====== ИСХОДНЫЕ ДАННЫЕ

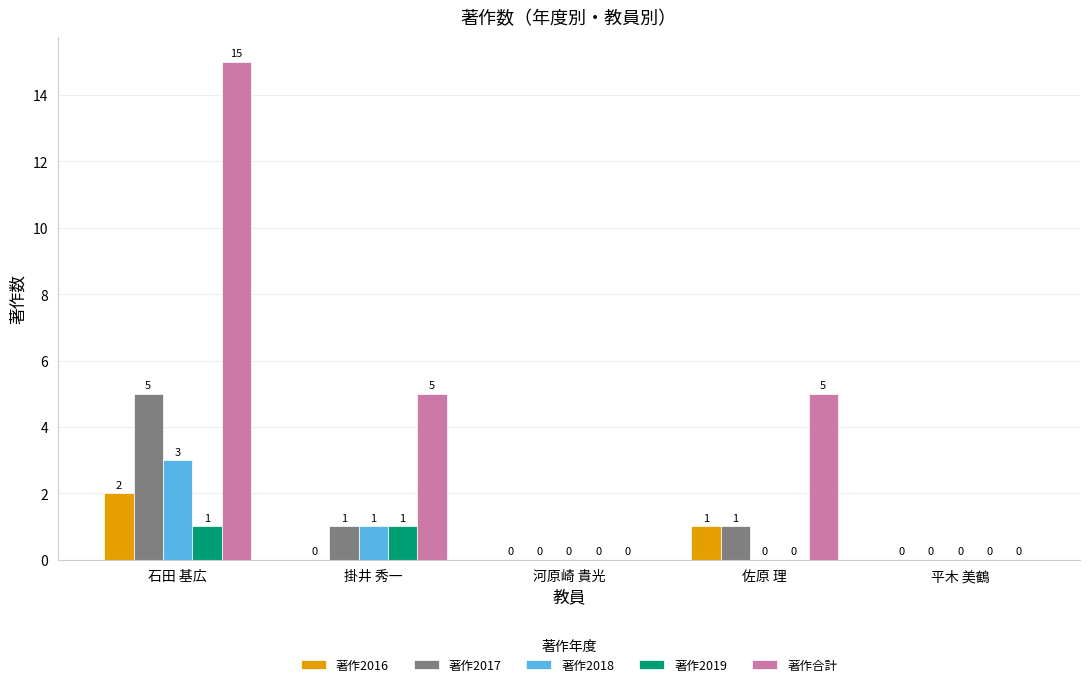

Which series has the largest range (max minus min)?

著作合計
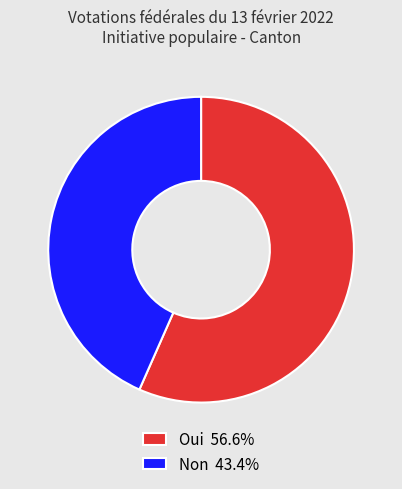

Combined, do Non 43.4% and Oui 56.6% account for over 50%?

Yes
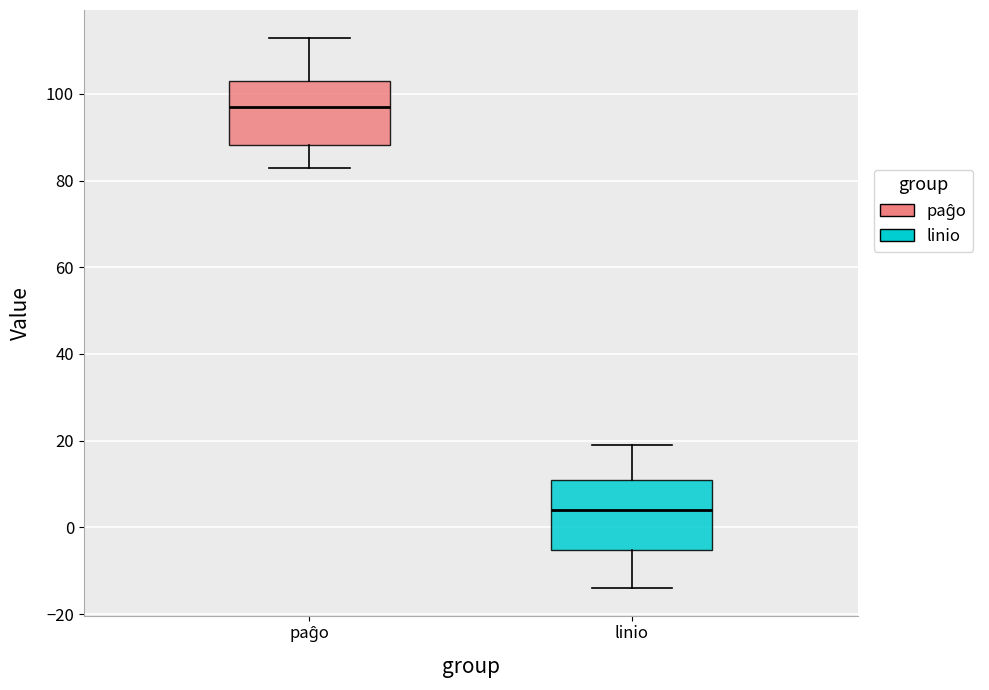

Where is the lower edge of the box for linio on the y-axis? The values are not printed on the chart, so give them approximately, as read against the axis.

-6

============

_ЗАДАНИЕ_
Перепишите строки выше в виде таблицы Markdown с двумя столбцами, «Номер» и «Строка». Пустые строки и изображения в таблицу не включайте.

_ГОТОВОЕ РЕШЕНИЕ_
| Номер | Строка |
|---|---|
| 1 | Which series has the largest range (max minus min)? |
| 2 | 著作合計 |
| 3 | Combined, do Non 43.4% and Oui 56.6% account for over 50%? |
| 4 | Yes |
| 5 | Where is the lower edge of the box for linio on the y-axis? The values are not printed on the chart, so give them approximately, as read against the axis. |
| 6 | -6 |